Databases and Kubernetes: Adopting a Distributed Mindset
Cloud native systems are, by definition, distributed — but to run databases securely and effectively on them, what’s needed is not only purpose-fit technology but a change of mindset, according to this podcast episode’s guests.
In this episode of the New Stack Makers podcast, Jim Walker, principal product evangelist and Michelle Gienow, senior technical content manager, of Cockroach Labs (and a former New Stack reporter), discussed how distributed systems create new challenges for databases, the paradigm shift that’s needed to run databases effectively on Kubernetes, and the results of a new survey of Kubernetes users.
The podcast was hosted by Heather Joslyn, features editor of The New Stack.
Essentially, there are three categories of how databases are used in the current cloud native ecosystem, according to Walker. First, there’s the “lift and shift” variety, in which a database is run on a container and a single service — a use case that aligns most closely with legacy systems.
Next, there’s “move and improve,” an approach that’s risen from the legacy past. These solutions take a layer of a legacy database system and rework it along cloud native principles. In these cases, most typically, the storage layer is also distributed, and data sharding might be automated.
Finally, there’s what Walker called “rearchitect and rebuild” an approach followed by Cockroach Labs and a few other companies. It’s based on the concept of rearchitecting a database system from the ground up to be cloud native.
“One of the biggest challenges is that not everybody thinks distributed yet,” Walker said. ”These distributed principles, and a distributed mindset are what’s helping people understand the true value of cloud native.”
The challenge of cultural change, which hinders so many organizations as they undergo a cloud native transformation, also applies to databases, echoed Gienow.
“A lot of people are excited about the new tech, but then they bring their assumptions about how things work and how they’ve always worked to this new technology,” she said. “And they are trying to work with it like this, tightly coupled to the linear way, and it just fails. Or if it doesn’t fail, they have to fight against their own process in order to use it.”
In such a situation, she added, “They’re not capturing the benefits they came for. They’re not capturing savings or speed, things aren’t faster. So I think there’s a lot of frustration until you can kind of cross that event horizon and just get it.”
Kubernetes (K8s) wasn’t originally set up for stateful workloads, the data-rich applications that save information from previous transactions. And yet a study released in August by Cockroach Labs and Red Hat of more than 200 IT professionals found that 59% of them run both stateless and stateful applications on their Kubernetes-based systems.
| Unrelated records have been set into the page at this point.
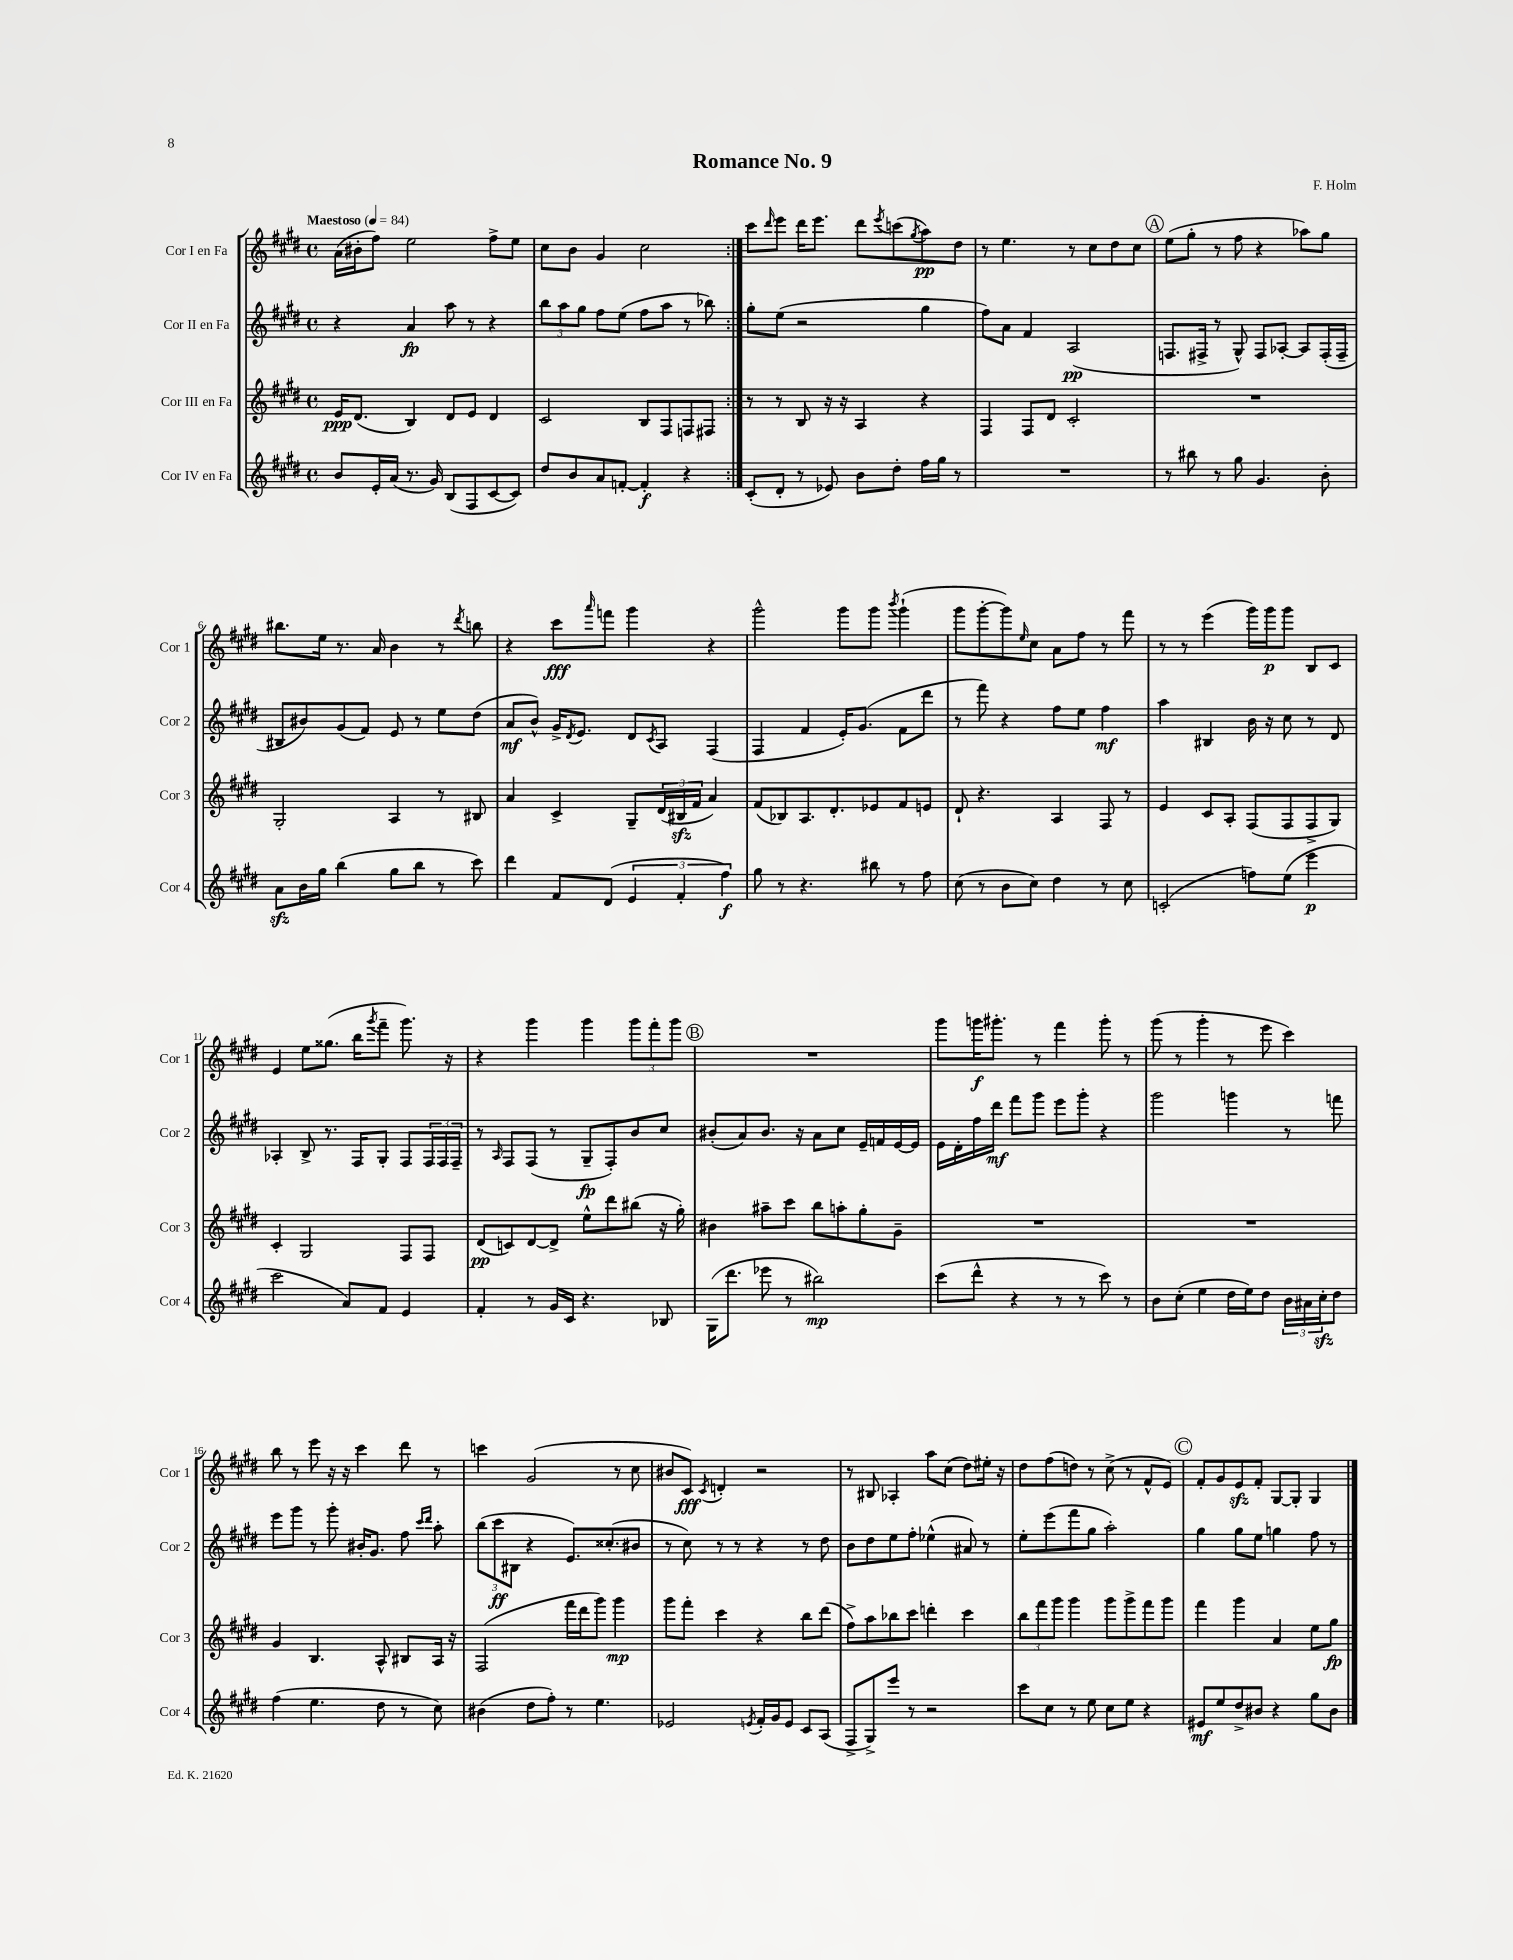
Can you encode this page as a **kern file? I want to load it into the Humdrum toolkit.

**kern	**dynam	**kern	**dynam	**kern	**dynam	**kern	**dynam
*part4	*part4	*part3	*part3	*part2	*part2	*part1	*part1
*staff4	*staff4	*staff3	*staff3	*staff2	*staff2	*staff1	*staff1
*I"Cor IV en Fa	*	*I"Cor III en Fa	*	*I"Cor II en Fa	*	*I"Cor I en Fa	*
*I'Cor 4	*	*I'Cor 3	*	*I'Cor 2	*	*I'Cor 1	*
*clefG2	*	*clefG2	*	*clefG2	*	*clefG2	*
*k[f#c#g#d#]	*	*k[f#c#g#d#]	*	*k[f#c#g#d#]	*	*k[f#c#g#d#]	*
*M4/4	*	*M4/4	*	*M4/4	*	*M4/4	*
*met(c)	*	*met(c)	*	*met(c)	*	*met(c)	*
*MM84	*	*MM84	*	*MM84	*	*MM84	*
=1	=1	=1	=1	=1	=1	=1	=1
!	!	!	!	!	!	!LO:TX:a:B:t=Maestoso	!
8b/L	.	16e/KL	ppp	4r	.	(16a\LL	.
.	.	(8.d#/J	.	.	.	16b#X'\J	.
16e'/L	.	.	.	.	.	8ff#\J)	.
(16a/JJ	.	.	.	.	.	.	.
8.r	.	4B/)	.	4a/	fp	2ee\	.
16g#/)	.	.	.	.	.	.	.
(8B/L	.	8d#/L	.	8aa\	.	.	.
8F#/	.	8e/J	.	8r	.	.	.
[8c#/	.	4d#/	.	4r	.	8ff#^\L	.
8c#/J])	.	.	.	.	.	8ee\J	.
=2	=2	=2	=2	=2	=2	=2	=2
8dd#/L	.	2c#/	.	12bb\L	.	8cc#\L	.
.	.	.	.	12aa\	.	.	.
8b/	.	.	.	.	.	8b\J	.
.	.	.	.	12gg#\J	.	.	.
8a/	.	.	.	8ff#\L	.	4g#/	.
[8fn'/J	.	.	.	(8ee\J	.	.	.
4f'/]	f	8B/L	.	8ff#\L	.	2cc#\	.
.	.	8F#/	.	8aa\J	.	.	.
4r	.	8Fn/	.	8r	.	.	.
.	.	8F#X/J	.	8bb-X\)	.	.	.
=3:|!	=3:|!	=3:|!	=3:|!	=3:|!	=3:|!	=3:|!	=3:|!
(8c#'/L	.	8r	.	8gg#'\L	.	8ccc#\L	.
.	.	.	.	.	.	16qqddd#/	.
8d#'/J	.	8r	.	(8ee\J	.	8eee\J	.
8r	.	8B/	.	2r	.	16ddd#\KL	.
.	.	.	.	.	.	8.eee\J	.
8e-X/)	.	16r	.	.	.	.	.
.	.	16r	.	.	.	.	.
8b\L	.	4A/	.	.	.	8ddd#\L	.
.	.	.	.	.	.	8qeee/	.
8dd#'\J	.	.	.	.	.	(8cccn\	.
.	.	.	.	.	.	8qgg#/	.
16ff#\LL	.	4r	.	4gg#\	.	8aa\)	pp
16gg#\JJ	.	.	.	.	.	.	.
8r	.	.	.	.	.	8dd#\J	.
=4	=4	=4	=4	=4	=4	=4	=4
1r	.	4F#/	.	8ff#\L)	.	8r	.
.	.	.	.	8a\J	.	4.ee\	.
.	.	8F#/L	.	4f#/	.	.	.
.	.	8d#/J	.	.	.	.	.
.	.	2c#'/	.	(2A/	pp	8r	.
.	.	.	.	.	.	8cc#\L	.
.	.	.	.	.	.	8dd#\	.
.	.	.	.	.	.	8cc#\J	.
!!LO:REH:place=s1:t=A
=5	=5	=5	=5	=5	=5	=5	=5
8r	.	1r	.	8.Fn/L	.	(8ee\L	.
8bb#X\	.	.	.	.	.	8gg#'\J	.
.	.	.	.	16F#X^/Jk	.	.	.
8r	.	.	.	8r	.	8r	.
8gg#\	.	.	.	8G#^^/)	.	8ff#\	.
4.g#/	.	.	.	8F#/L	.	4r	.
.	.	.	.	[8A-X'/J	.	.	.
.	.	.	.	8A-/L]	.	8aa-X\L)	.
8b'\	.	.	.	(16F#'/L	.	8gg#\J	.
.	.	.	.	16F#~/JJ	.	.	.
!!LO:LB:g=z
=6	=6	=6	=6	=6	=6	=6	=6
8azz\L	.	2G#'/	.	8B#X/L	.	8.bb#X\L	.
16b\L	.	.	.	8b#X/)	.	.	.
16gg#\JJ	.	.	.	.	.	16ee\Jk	.
(4bb\	.	.	.	(8g#/	.	8.r	.
.	.	.	.	8f#/J)	.	.	.
.	.	.	.	.	.	16a/	.
8gg#\L	.	4A/	.	8e/	.	4b\	.
8bb\J	.	.	.	8r	.	.	.
8r	.	8r	.	8ee\L	.	8r	.
.	.	.	.	.	.	8qddd#/	.
8ccc#\)	.	8B#X/	.	(8dd#\J	.	8bbn\	.
=7	=7	=7	=7	=7	=7	=7	=7
4ddd#\	.	4a/	.	8a/L	mf	4r	.
.	.	.	.	8b^^/J)	.	.	.
8f#/L	.	4c#^/	.	16g#^/KL	.	8ccc#\L	fff
.	.	.	.	8qd#/	.	.	.
.	.	.	.	8.e/J	.	.	.
.	.	.	.	.	.	16qqaaa/	.
(8d#/J	.	.	.	.	.	8fffn\J	.
6e/	.	8G#~/L	.	8d#/L	.	4ggg#\	.
.	.	.	.	8qc#/	.	.	.
.	.	(24d#/L	.	8A/J	.	.	.
6f#'/	.	24B#Xzz/	.	.	.	.	.
.	.	24f#/JJ	.	.	.	.	.
.	.	4a/)	.	(4F#/	.	4r	.
6ff#\)	f	.	.	.	.	.	.
=8	=8	=8	=8	=8	=8	=8	=8
8gg#\	.	(8f#/L	.	4F#/	.	2ggg#^^\	.
8r	.	8B-X/)	.	.	.	.	.
4.r	.	8.A/	.	4f#/	.	.	.
.	.	8.d#'/	.	.	.	.	.
.	.	.	.	16e'/KL)	.	8ggg#\L	.
.	.	.	.	(8.g#/J	.	.	.
8bb#X\	.	8e-X/	.	.	.	8ggg#\J	.
.	.	.	.	.	.	8qbbb/	.
8r	.	8f#/	.	8f#\L	.	(4ggg#`\	.
8ff#\	.	8en/J	.	8ddd#\J	.	.	.
=9	=9	=9	=9	=9	=9	=9	=9
(8cc#\	.	8d#`/	.	8r	.	8ggg#\L	.
8r	.	4.r	.	8fff#\)	.	[8ggg#'\	.
8b\L	.	.	.	4r	.	8ggg#\])	.
.	.	.	.	.	.	16qqee/	.
8cc#\J)	.	.	.	.	.	8cc#\J	.
4dd#\	.	4A/	.	8ff#\L	.	8a\L	.
.	.	.	.	8ee\J	.	8ff#\J	.
8r	.	8F#/	.	4ff#\	mf	8r	.
8cc#\	.	8r	.	.	.	8fff#\	.
=10	=10	=10	=10	=10	=10	=10	=10
(2cn'/	.	4e/	.	4aa\	.	8r	.
.	.	.	.	.	.	8r	.
.	.	8c#/L	.	4B#X/	.	(4eee\	.
.	.	8A'/J	.	.	.	.	.
8ffn\L)	.	(8F#/L	.	16b\	.	16ggg#\LL)	.
.	.	.	.	16r	.	16ggg#\J	p
(8ee\J	.	8F#/	.	8cc#\	.	8ggg#\J	.
4eee\	p	8F#^/	.	8r	.	8B/L	.
.	.	8G#/J)	.	8d#/	.	8c#/J	.
!!LO:LB:g=z
=11	=11	=11	=11	=11	=11	=11	=11
2ccc#\	.	4c#'/	.	4A-X'/	.	4e/	.
.	.	2G#/	.	8B^/	.	8ee\L	.
.	.	.	.	8.r	.	(8.gg##X\J	.
8a/L)	.	.	.	.	.	.	.
.	.	.	.	16F#/KL	.	16bb\KL	.
.	.	.	.	.	.	8qggg#/	.
8f#/J	.	.	.	8G#'/J	.	8fff#~\J	.
4e/	.	8F#/L	.	8F#/L	.	8.ggg#\)	.
.	.	8F#/J	.	24F#/L	.	.	.
.	.	.	.	24F#/	.	.	.
.	.	.	.	.	.	16r	.
.	.	.	.	24F#~/JJ	.	.	.
=12	=12	=12	=12	=12	=12	=12	=12
4f#'/	.	(8d#/L	pp	8r	.	4r	.
.	.	.	.	16qqA/	.	.	.
.	.	8cn/)	.	8F#/L	.	.	.
8r	.	[8d#/	.	(8F#/J	.	4ggg#\	.
16g#/LL	.	8d#^/J]	.	8r	.	.	.
16c#/JJ	.	.	.	.	.	.	.
4.r	.	8ee^^\L	.	8G#~/L	fp	4ggg#\	.
.	.	8ddd#\	.	8F#'/)	.	.	.
.	.	(8bb#X\J	.	8b/	.	12ggg#\L	.
.	.	.	.	.	.	12fff#'\	.
8B-X/	.	16r	.	8cc#/J	.	.	.
.	.	.	.	.	.	12ggg#\J	.
.	.	16gg#'\)	.	.	.	.	.
!!LO:REH:place=s1:t=B
=13	=13	=13	=13	=13	=13	=13	=13
(16G#\KL	.	4b#X\	.	(8b#X'/L	.	1r	.
8.ddd#\J	.	.	.	.	.	.	.
.	.	.	.	8a/)	.	.	.
8eee-X\	.	8aa#X~\L	.	8.b#/J	.	.	.
8r	.	8ccc#\J	.	.	.	.	.
.	.	.	.	16r	.	.	.
2bb#X\)	mp	8bb\L	.	8a\L	.	.	.
.	.	8aan'\	.	8cc#\J	.	.	.
.	.	8gg#'\	.	16e~/LL	.	.	.
.	.	.	.	16fn/	.	.	.
.	.	8g#~\J	.	[16e/	.	.	.
.	.	.	.	16e/JJ]	.	.	.
=14	=14	=14	=14	=14	=14	=14	=14
(8ccc#\L	.	1r	.	16e\LL	.	8ggg#\L	.
.	.	.	.	16d#'\	.	.	.
8ddd#^^\J	.	.	.	16ff#\	.	16gggn\K	f
.	.	.	.	16ddd#\JJ	mf	8.ggg#X'\J	.
4r	.	.	.	8fff#\L	.	.	.
.	.	.	.	8ggg#\J	.	8r	.
8r	.	.	.	8eee\L	.	4fff#\	.
8r	.	.	.	8ggg#'\J	.	.	.
8ccc#\)	.	.	.	4r	.	8ggg#'\	.
8r	.	.	.	.	.	8r	.
=15	=15	=15	=15	=15	=15	=15	=15
8b\L	.	1r	.	2ggg#\	.	(8ggg#\	.
(8cc#'\J	.	.	.	.	.	8r	.
4ee\	.	.	.	.	.	4ggg#'\	.
16dd#\LL	.	.	.	4gggn\	.	8r	.
16ee\J)	.	.	.	.	.	.	.
8dd#\J	.	.	.	.	.	8eee\	.
24b\LL	.	.	.	8r	.	4ccc#\)	.
24a#X\	.	.	.	.	.	.	.
24cc#zz'\J	.	.	.	.	.	.	.
8dd#\J	.	.	.	8fffn\	.	.	.
!!LO:LB:g=z
=16	=16	=16	=16	=16	=16	=16	=16
(4ff#\	.	4g#/	.	8eee\L	.	8bb\	.
.	.	.	.	8ggg#\J	.	8r	.
4.ee\	.	4.B/	.	8r	.	8eee\	.
.	.	.	.	8ggg#'\	.	16r	.
.	.	.	.	.	.	16r	.
.	.	.	.	16b#X'/KL	.	4ccc#\	.
.	.	.	.	8.g#/J	.	.	.
8dd#\	.	8A^^/	.	.	.	.	.
8r	.	8B#X/L	.	8ff#\	.	8ddd#\	.
.	.	.	.	16qqccc#/LL	.	.	.
.	.	.	.	16qqddd#/JJ	.	.	.
8cc#\)	.	16A/Jk	.	8aa'\	.	8r	.
.	.	16r	.	.	.	.	.
=17	=17	=17	=17	=17	=17	=17	=17
(4b#X\	.	(2F#/	.	(12bb\L	.	4cccn\	.
.	.	.	.	12ccc#\	ff	.	.
.	.	.	.	12B#X\J	.	.	.
8dd#\L	.	.	.	4r	.	(2g#/	.
8ff#'\J)	.	.	.	.	.	.	.
8r	.	16fff#\LL	.	8.e/L)	.	.	.
.	.	16ddd#\J	.	.	.	.	.
4.ee\	.	8ggg#\J)	.	.	.	.	.
.	.	.	.	(8.cc##X'/	.	.	.
.	.	4ggg#\	mp	.	.	8r	.
.	.	.	.	8b#X/J	.	8cc#\	.
=18	=18	=18	=18	=18	=18	=18	=18
2e-X/	.	8ggg#\L	.	8r	.	8b#X/L	.
.	.	8fff#'\J	.	8cc#\)	.	8c#/J)	fff
.	.	.	.	.	.	8qc#/	.
.	.	4ccc#\	.	8r	.	4dn'/	.
.	.	.	.	8r	.	.	.
8qen/	.	.	.	.	.	.	.
16f#'/LL	.	4r	.	4r	.	2r	.
16g#/J	.	.	.	.	.	.	.
8e/J	.	.	.	.	.	.	.
8c#/L	.	8bb\L	.	8r	.	.	.
(8A/J	.	(8ddd#\J	.	8dd#\	.	.	.
=19	=19	=19	=19	=19	=19	=19	=19
8F#^/L	.	8ff#^\L)	.	8b\L	.	8r	.
8G#^/)	.	8aa\	.	8dd#\	.	8B#X/	.
8eee/J	.	8bb-X\	.	8ee\	.	4A-X'/	.
8r	.	8ccc#\J	.	8ff#'\J	.	.	.
2r	.	4dddn'\	.	(4ee-X^^\	.	8aa\L	.
.	.	.	.	.	.	(8cc#\J	.
.	.	4ccc#\	.	8a#X/)	.	8dd#\L)	.
.	.	.	.	8r	.	16ee#X'\Jk	.
.	.	.	.	.	.	16r	.
=20	=20	=20	=20	=20	=20	=20	=20
8ccc#\L	.	12bb\L	.	8ee'\L	.	8dd#\L	.
.	.	12fff#\	.	.	.	.	.
8cc#\J	.	.	.	(8eee\	.	(8ff#\	.
.	.	12ggg#\J	.	.	.	.	.
8r	.	4ggg#\	.	8fff#\	.	8ddn\J)	.
8ee\	.	.	.	8gg#\J	.	8r	.
8cc#\L	.	8ggg#\L	.	2aa'\)	.	(8cc#^\	.
8ee\J	.	8ggg#^\	.	.	.	8r	.
4r	.	8fff#\	.	.	.	8f#^^/L	.
.	.	8ggg#\J	.	.	.	8e/J)	.
!!LO:REH:place=s1:t=C
=21	=21	=21	=21	=21	=21	=21	=21
8e#X/L	mf	4fff#\	.	4gg#\	.	8f#'/L	.
8ee/	.	.	.	.	.	8g#/	.
8dd#^/	.	4ggg#\	.	8gg#\L	.	8ezz/	.
8b#X/J	.	.	.	8ee\J	.	8f#'/J	.
4r	.	4a/	.	4ggn\	.	[8G#/L	.
.	.	.	.	.	.	8G#'/J]	.
8gg#\L	.	8ee\L	.	8ff#\	.	4G#/	.
8b#\J	.	8gg#\J	fp	8r	.	.	.
==	==	==	==	==	==	==	==
*-	*-	*-	*-	*-	*-	*-	*-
Innovations like StatefulSets made running stateful workloads on K8s easier — but many teams still struggle, according to the survey. Forty-six percent of respondents named stateful workloads as their primary challenge in effectively architecting for and deploying on Kubernetes, making it the most commonly cited concern.
Walker, however, is optimistic that continued innovation will make life easier for developers who need to run data-intensive applications on K8s: “As the Kubernetes community has matured, I think things are gonna become a lot easier … we need to simplify all this stuff.”
Which does not mean, our guests said, one database solution to rule them all. Walker dismissed the idea of consolidation, calling it “preposterous.”
“Yes, logically, maybe it makes sense to put everything into a single data lake and deal with it. Physically, it makes no sense,” he said. “Think about an analytical query that’s going to be running across multiple, different regions across the entire planet — do you really want to make that happen? You’re going to get killed on the egress cost alone between the different cloud providers. What if you did want to run that thing across different cloud providers?
Added Gienow, “The whole idea of consolidation is directly counter to the whole notion of cloud native: small autonomous teams running small loosely coupled workloads. Having Kubernetes means that I might need Postgres for my microservice. And you might want MongoDB and Redis. Some of our use cases require performance. Some we just need for 20 minutes and they can just evaporate.
“Nothing’s going to do all of these things, ideally, well, and so we do have the capability to apply the right tools to the right jobs, and then just have this data mesh layer that just handles it for us.”